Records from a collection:
= Beginning of Section =
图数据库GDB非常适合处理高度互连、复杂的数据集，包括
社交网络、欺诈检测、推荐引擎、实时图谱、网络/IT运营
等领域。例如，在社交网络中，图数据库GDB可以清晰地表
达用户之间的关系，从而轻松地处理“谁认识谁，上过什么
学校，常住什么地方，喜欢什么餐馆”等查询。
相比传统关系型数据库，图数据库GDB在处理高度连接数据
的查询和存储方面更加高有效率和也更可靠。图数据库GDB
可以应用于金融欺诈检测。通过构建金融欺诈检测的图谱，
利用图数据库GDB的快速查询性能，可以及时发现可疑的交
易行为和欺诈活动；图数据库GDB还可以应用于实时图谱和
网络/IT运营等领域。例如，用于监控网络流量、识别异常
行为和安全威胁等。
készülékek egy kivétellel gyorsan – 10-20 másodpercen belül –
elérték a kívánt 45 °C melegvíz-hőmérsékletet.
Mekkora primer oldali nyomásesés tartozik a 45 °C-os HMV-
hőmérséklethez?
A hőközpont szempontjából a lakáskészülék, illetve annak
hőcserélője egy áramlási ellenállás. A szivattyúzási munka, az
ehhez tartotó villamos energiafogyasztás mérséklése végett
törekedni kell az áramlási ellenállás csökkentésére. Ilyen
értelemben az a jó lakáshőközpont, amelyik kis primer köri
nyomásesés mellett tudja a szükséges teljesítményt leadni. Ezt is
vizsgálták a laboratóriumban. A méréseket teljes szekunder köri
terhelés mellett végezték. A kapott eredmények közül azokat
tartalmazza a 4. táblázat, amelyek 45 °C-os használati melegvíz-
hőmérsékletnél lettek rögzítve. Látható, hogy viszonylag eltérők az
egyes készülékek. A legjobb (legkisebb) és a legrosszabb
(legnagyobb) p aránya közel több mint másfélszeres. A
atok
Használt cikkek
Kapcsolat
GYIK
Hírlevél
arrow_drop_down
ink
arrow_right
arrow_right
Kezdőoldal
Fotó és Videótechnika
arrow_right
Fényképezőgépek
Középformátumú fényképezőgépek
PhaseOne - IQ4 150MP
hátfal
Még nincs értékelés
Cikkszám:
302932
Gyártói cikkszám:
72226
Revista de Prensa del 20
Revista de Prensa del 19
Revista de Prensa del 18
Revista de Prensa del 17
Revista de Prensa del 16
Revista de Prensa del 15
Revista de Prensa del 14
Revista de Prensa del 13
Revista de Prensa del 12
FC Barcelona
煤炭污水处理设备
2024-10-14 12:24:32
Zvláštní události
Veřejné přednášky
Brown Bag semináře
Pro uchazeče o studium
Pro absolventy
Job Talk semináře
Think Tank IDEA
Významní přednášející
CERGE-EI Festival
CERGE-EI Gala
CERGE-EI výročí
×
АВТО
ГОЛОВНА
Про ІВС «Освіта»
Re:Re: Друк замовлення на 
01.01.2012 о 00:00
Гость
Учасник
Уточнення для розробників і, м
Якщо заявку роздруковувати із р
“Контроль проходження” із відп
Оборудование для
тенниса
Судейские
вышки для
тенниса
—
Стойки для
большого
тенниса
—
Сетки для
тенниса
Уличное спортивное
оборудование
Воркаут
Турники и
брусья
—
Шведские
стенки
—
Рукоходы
= End of Section =
Repeat only the lines starting at the one that contains "Významní přednášející" and ending at the last line above, exactly as written.

Významní přednášející
CERGE-EI Festival
CERGE-EI Gala
CERGE-EI výročí
×
АВТО
ГОЛОВНА
Про ІВС «Освіта»
Re:Re: Друк замовлення на 
01.01.2012 о 00:00
Гость
Учасник
Уточнення для розробників і, м
Якщо заявку роздруковувати із р
“Контроль проходження” із відп
Оборудование для
тенниса
Судейские
вышки для
тенниса
—
Стойки для
большого
тенниса
—
Сетки для
тенниса
Уличное спортивное
оборудование
Воркаут
Турники и
брусья
—
Шведские
стенки
—
Рукоходы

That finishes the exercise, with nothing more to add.